From top to bottom, restate the entries below word for word.
-*-*-
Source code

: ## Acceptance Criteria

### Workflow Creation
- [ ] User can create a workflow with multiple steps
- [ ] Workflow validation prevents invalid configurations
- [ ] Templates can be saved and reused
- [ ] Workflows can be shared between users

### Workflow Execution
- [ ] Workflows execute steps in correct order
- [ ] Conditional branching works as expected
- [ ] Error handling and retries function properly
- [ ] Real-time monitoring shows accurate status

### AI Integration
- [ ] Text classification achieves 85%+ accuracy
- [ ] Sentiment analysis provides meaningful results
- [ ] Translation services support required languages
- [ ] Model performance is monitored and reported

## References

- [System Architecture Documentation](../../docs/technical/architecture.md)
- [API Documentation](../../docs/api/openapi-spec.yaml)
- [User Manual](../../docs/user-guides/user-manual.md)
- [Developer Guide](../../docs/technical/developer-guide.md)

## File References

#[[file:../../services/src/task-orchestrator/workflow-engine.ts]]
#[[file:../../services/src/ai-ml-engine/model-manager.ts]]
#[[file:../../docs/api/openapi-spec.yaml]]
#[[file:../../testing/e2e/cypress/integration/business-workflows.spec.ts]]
-*-*-
**Solution to this exercise**
Source code

: ## Acceptance Criteria

### Workflow Creation
- [ ] User can create a workflow with multiple steps
- [ ] Workflow validation prevents invalid configurations
- [ ] Templates can be saved and reused
- [ ] Workflows can be shared between users

### Workflow Execution
- [ ] Workflows execute steps in correct order
- [ ] Conditional branching works as expected
- [ ] Error handling and retries function properly
- [ ] Real-time monitoring shows accurate status

### AI Integration
- [ ] Text classification achieves 85%+ accuracy
- [ ] Sentiment analysis provides meaningful results
- [ ] Translation services support required languages
- [ ] Model performance is monitored and reported

## References

- [System Architecture Documentation](../../docs/technical/architecture.md)
- [API Documentation](../../docs/api/openapi-spec.yaml)
- [User Manual](../../docs/user-guides/user-manual.md)
- [Developer Guide](../../docs/technical/developer-guide.md)

## File References

#[[file:../../services/src/task-orchestrator/workflow-engine.ts]]
#[[file:../../services/src/ai-ml-engine/model-manager.ts]]
#[[file:../../docs/api/openapi-spec.yaml]]
#[[file:../../testing/e2e/cypress/integration/business-workflows.spec.ts]]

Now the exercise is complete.